Opening Keynote Speaker: Chris Linder – She/Her/Hers
Dr. Linder will give her keynote at 11:00 am – 12:00 pm on Monday, October 15th.
Professional Biography: Dr. Chris Linder (she/her/hers) is an Assistant Professor of Higher Education at the University of Utah, where her scholarship focuses on sexual violence and student activism. Chris regularly teaches courses on diversity, equity, and inclusion; student development theory; foundations of higher education and student affairs; and qualitative research through a power-conscious, historical lens. Chris identifies as a queer, white cisgender woman from a working-class background who strives to interrupt power and dominance in her work as an educator and activist. Prior to becoming faculty, Chris worked as a student affairs educator and administrator for 10 years, spending the majority of her career as a director of a campus-based women’s center supporting survivors of sexual violence. Chris earned a Ph.D. in Higher Education and Student Affairs Leadership from the University of Northern Colorado. She earned a bachelor’s degree in Business Administration and a master’s degree in Student Affairs from the University of Nebraska-Lincoln as a first-generation college student. Chris’s new book, Sexual Violence on Campus: Power-Conscious Approaches to Awareness, Prevention, and Response (Emerald Press), was published in May 2018. Additionally, in partnership with Dr. Jessica C. Harris (UCLA), Chris co-edited Intersections of Identity and Sexual Violence on Campus (Stylus, 2017). Chris is also co-editor of the 2nd Edition of Multiculturalism on Campus (Stylus, 2017), and has published work on student activism, white women’s anti-racist identity development, and racism in graduate preparation programs in a variety of journals in higher education and student affairs. Chris serves on the editorial board for the Journal of College Student Development and the NASPA Journal about Women in Higher Education.
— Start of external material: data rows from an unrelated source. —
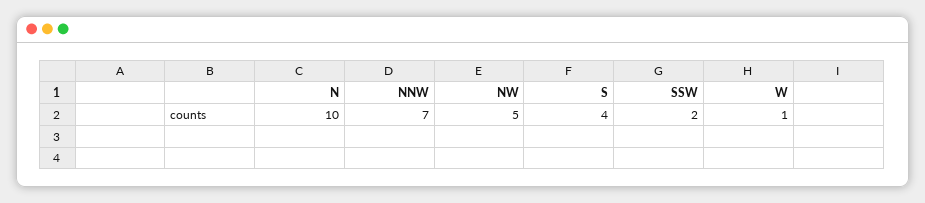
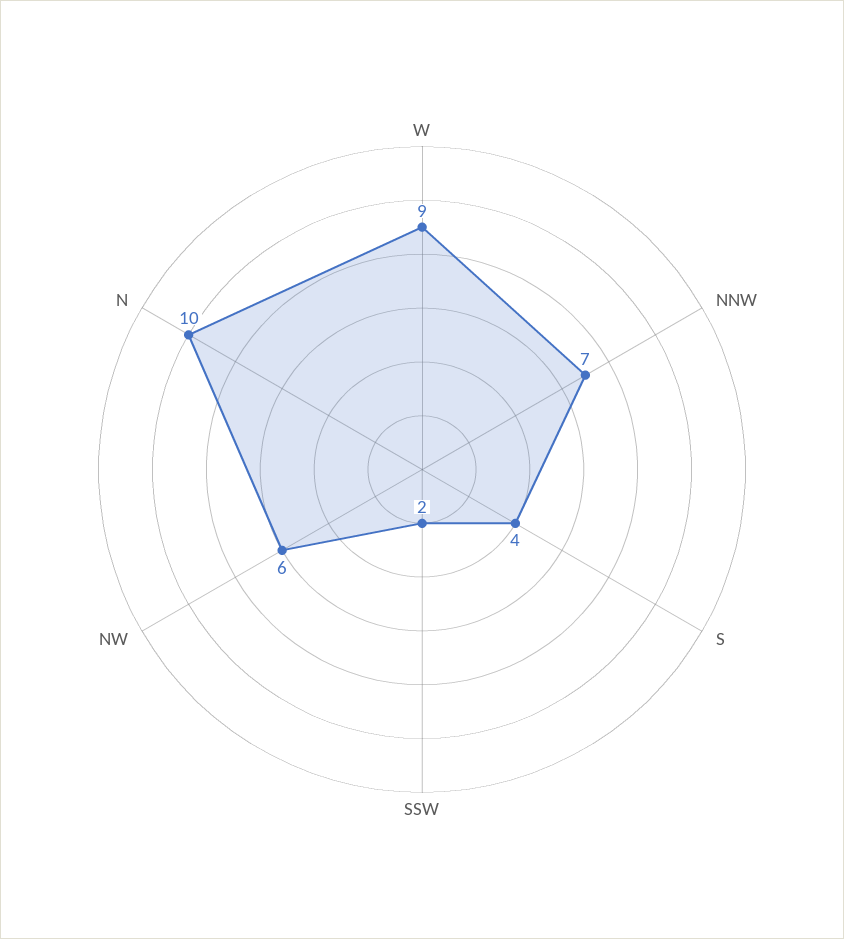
  {
    "N": 10,
    "NNW": 7,
-   "NW": 5,
+   "NW": 6,
    "S": 4,
    "SSW": 2,
-   "W": 1
+   "W": 9
  }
Closing Keynote Speaker: Zak Foste, Ph.D. he/him/his
Dr. Foste will give his keynote at 1:00 pm-2: 00 pm on Tuesday, October 16th
Professional Biography: Zak Foste is an Assistant Professor of Higher Education Administration at the University of Kansas. His research examines how college students with dominant social locations, particularly cisgender men, and white students, interpret and make sense of privilege, power, and systemic oppression. Central to this line of scholarship is a belief that educators cannot challenge racism, genderism, and sexism on campus without an attention to those students who produce and normalize such systems. Most recently his work has explored how whiteness functions to underwrite racially hostile and unwelcoming campus climates. His dissertation, Narrative Constructions of Whiteness Among White Undergraduates, was awarded the 2018 ACPA Marylu K. McEwen Dissertation of the Year Award. Zak received his Ph.D. in Higher Education and Student Affairs from The Ohio State University, his M.S. in Student Affairs in Higher Education from Miami University, and a B.A. in Political Science and Sociology from Western Illinois University.
Keynote Synopsis: Dr. Foste will engage participants on how supposedly well-intentioned, progressive white students reproduce the racial status quo on campus, despite their good intentions. Drawing on data from 14 white student leaders, Zak will explore how these heavily engaged student leaders appeared more preoccupied with a presentation of the self as innocent and progressive than any meaningful critique of racism and white supremacy. The presentation will illuminate white student leaders’ complicated relationship with race, their desires for innocence, and what such desires say about our approaches to engaging white students on racial justice in student affairs.